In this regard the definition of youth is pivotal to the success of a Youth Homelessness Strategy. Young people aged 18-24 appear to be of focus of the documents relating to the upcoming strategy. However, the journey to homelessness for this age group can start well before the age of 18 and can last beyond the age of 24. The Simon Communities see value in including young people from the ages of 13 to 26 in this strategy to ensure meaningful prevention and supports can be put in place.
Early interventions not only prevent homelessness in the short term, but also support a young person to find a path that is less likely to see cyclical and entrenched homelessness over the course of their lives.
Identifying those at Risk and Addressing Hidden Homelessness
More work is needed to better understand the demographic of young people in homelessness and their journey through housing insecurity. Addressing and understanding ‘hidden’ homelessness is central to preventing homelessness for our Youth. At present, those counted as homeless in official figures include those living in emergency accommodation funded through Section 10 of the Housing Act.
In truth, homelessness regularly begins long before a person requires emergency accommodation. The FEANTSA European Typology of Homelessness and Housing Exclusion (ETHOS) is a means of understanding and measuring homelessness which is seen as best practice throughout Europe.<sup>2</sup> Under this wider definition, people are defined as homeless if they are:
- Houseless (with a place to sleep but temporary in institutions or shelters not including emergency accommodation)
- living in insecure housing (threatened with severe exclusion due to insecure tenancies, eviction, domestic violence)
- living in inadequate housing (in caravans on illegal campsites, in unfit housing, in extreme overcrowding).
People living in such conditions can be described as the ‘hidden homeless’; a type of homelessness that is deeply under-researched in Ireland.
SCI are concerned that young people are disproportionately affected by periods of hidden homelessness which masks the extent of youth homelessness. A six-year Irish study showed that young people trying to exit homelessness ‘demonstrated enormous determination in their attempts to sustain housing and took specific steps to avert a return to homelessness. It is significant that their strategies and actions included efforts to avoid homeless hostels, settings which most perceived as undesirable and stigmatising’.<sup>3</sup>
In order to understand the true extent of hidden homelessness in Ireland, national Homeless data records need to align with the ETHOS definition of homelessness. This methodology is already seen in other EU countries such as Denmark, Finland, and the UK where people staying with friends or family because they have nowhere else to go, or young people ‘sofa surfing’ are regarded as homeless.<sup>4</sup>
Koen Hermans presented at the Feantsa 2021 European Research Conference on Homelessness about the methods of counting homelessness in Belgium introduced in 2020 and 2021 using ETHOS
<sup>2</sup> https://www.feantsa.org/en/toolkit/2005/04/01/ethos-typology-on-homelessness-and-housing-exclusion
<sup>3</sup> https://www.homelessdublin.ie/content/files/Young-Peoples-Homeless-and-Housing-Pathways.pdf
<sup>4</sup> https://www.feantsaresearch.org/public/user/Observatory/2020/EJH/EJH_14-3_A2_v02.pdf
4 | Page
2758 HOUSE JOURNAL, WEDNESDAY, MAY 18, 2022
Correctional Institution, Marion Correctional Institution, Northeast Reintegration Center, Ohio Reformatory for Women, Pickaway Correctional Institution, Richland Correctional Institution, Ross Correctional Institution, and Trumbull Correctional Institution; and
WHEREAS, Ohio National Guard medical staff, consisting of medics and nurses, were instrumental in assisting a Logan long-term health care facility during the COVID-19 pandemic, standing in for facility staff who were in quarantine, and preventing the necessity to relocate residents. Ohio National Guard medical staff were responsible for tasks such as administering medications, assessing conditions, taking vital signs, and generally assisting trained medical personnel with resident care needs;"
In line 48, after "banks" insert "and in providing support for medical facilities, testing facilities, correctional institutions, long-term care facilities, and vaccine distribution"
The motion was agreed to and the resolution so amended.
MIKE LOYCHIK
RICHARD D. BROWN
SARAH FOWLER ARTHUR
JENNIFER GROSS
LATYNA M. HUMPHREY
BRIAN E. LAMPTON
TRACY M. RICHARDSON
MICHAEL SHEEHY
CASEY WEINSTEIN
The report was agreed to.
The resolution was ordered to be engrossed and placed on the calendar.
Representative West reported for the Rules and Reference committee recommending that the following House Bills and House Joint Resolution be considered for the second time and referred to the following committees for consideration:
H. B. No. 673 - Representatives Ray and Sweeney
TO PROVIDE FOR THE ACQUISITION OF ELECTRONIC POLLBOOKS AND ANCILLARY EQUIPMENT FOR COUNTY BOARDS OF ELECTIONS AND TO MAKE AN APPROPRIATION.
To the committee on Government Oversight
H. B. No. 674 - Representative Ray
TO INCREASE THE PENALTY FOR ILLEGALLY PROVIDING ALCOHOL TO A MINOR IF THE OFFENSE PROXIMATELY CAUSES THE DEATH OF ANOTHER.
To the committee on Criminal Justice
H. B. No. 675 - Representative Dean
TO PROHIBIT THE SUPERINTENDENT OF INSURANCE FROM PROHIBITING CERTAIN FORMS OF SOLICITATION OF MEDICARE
○ ○ ○ ○
WORK TO BE COMPLETED:
Using only the entries above, output the line with "The report was agreed to.", the line with "Representative West reported", and all lines between them, exactly as they stand.

EXPECTED OUTPUT:
The report was agreed to.
The resolution was ordered to be engrossed and placed on the calendar.
Representative West reported for the Rules and Reference committee recommending that the following House Bills and House Joint Resolution be considered for the second time and referred to the following committees for consideration:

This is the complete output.